Further, the Company’s computation of FFO, Normalized FFO, FAD and Normalized FAD may not be comparable to FFO, Normalized FFO, FAD and Normalized FAD reported by other REITs that do not define FFO in accordance with the current Nareit definition or that interpret the current Nareit definition or define FAD differently than the Company does.

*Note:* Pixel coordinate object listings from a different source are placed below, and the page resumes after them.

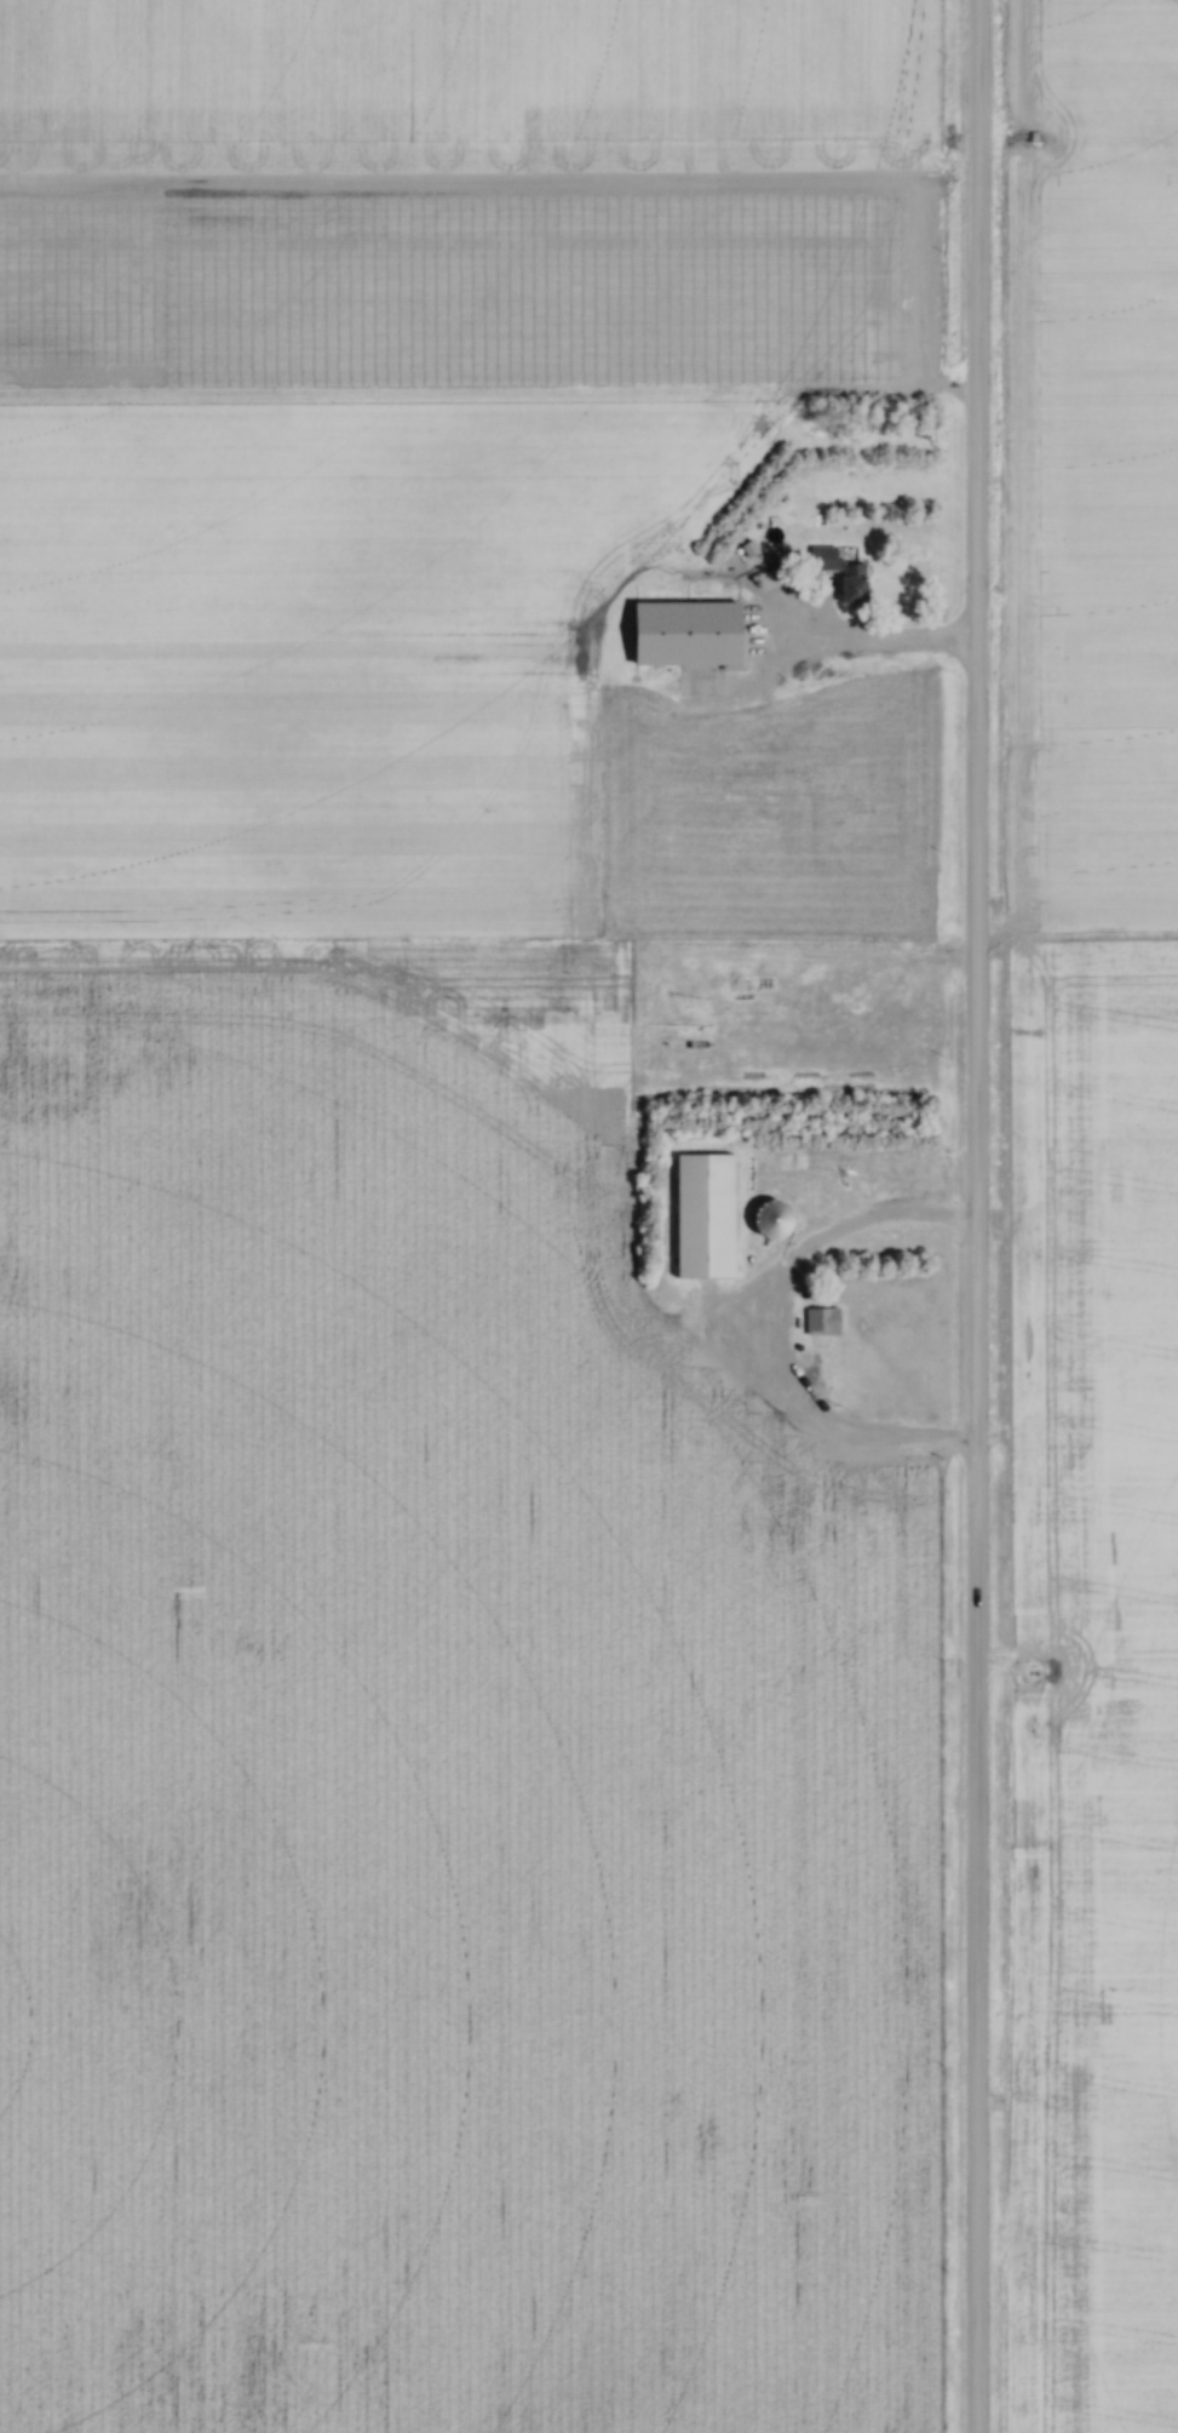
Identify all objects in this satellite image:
building: (852, 587)
building: (704, 1215)
road: (973, 1216)
building: (772, 1219)
road: (866, 1233)
building: (821, 1320)

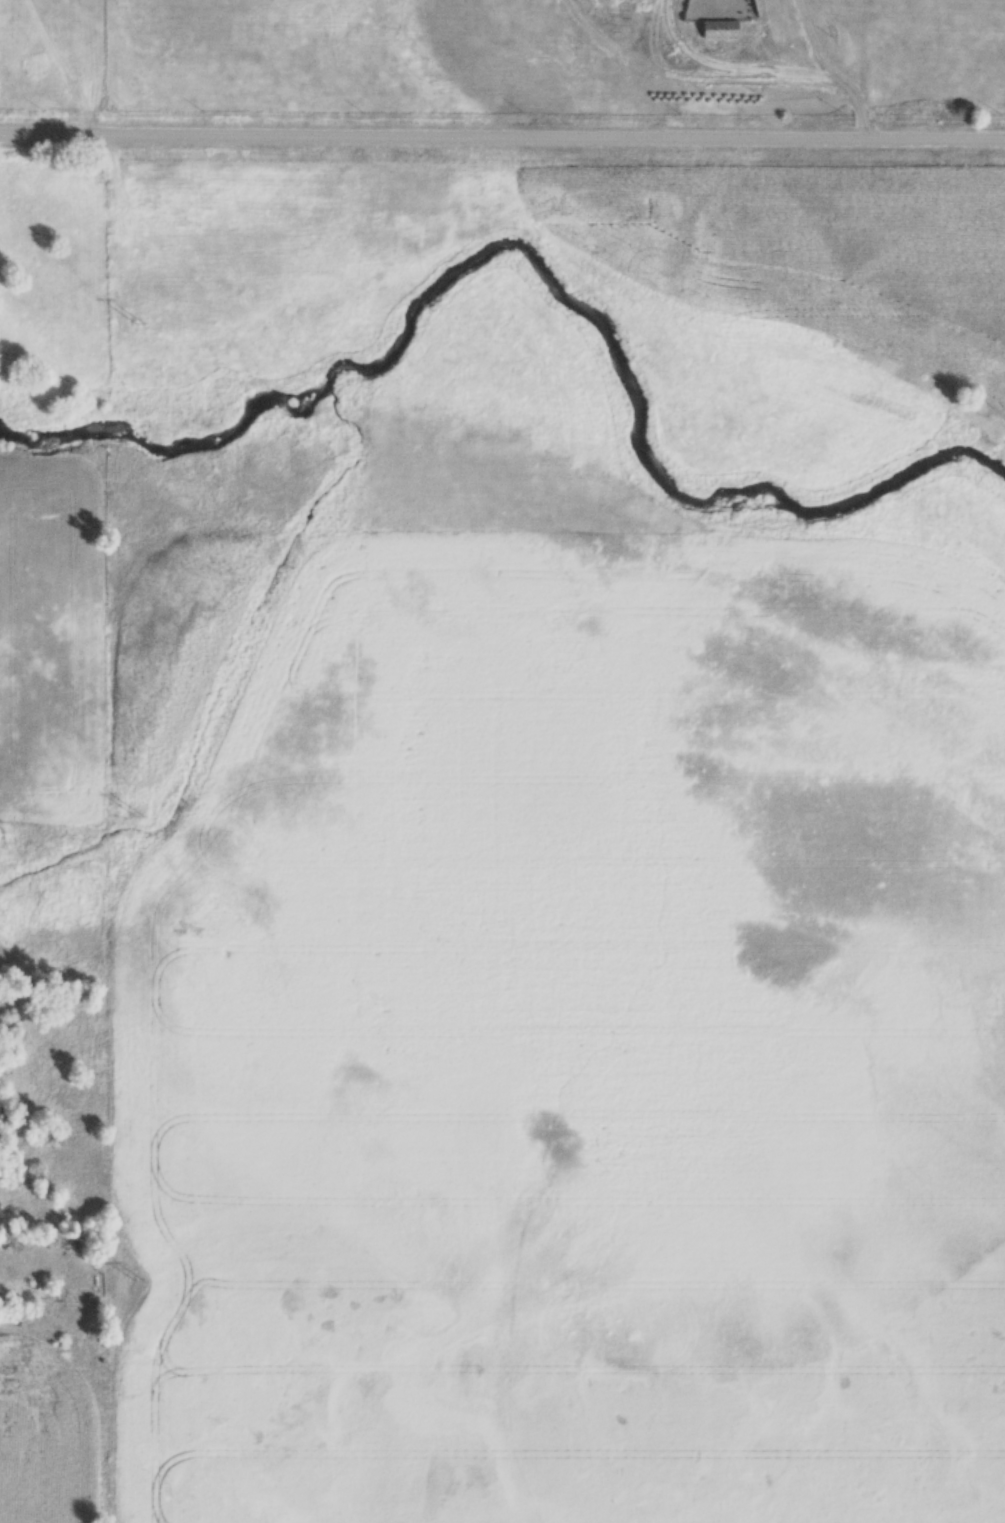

The Company believes that net income, as defined by GAAP, is the most appropriate earnings measure. The Company also believes that the use of EBITDA, Normalized EBITDA, FFO, Normalized FFO, FAD and Normalized FAD, combined with the required GAAP presentations, improves the understanding of operating results of REITs among investors and makes comparisons of operating results among such companies more meaningful. The Company considers EBITDA and Normalized EBITDA useful in understanding the Company’s operating results independent of its capital structure, indebtedness and other charges that are not indicative of its ongoing results, thereby allowing for a more meaningful comparison of operating performance between periods and against other REITs. The Company considers FFO, Normalized FFO, FAD and Normalized FAD to be useful measures for reviewing comparative operating and financial performance because, by excluding gains or losses from real estate dispositions, impairment charges and real estate depreciation and amortization, and, for FAD and Normalized FAD, by excluding noncash income and expenses such as amortization of stock-based compensation, amortization of deferred financing fees, and the effects of straight-line rent, FFO, Normalized FFO, FAD and Normalized FAD can help investors compare the Company’s operating performance between periods and to other REITs.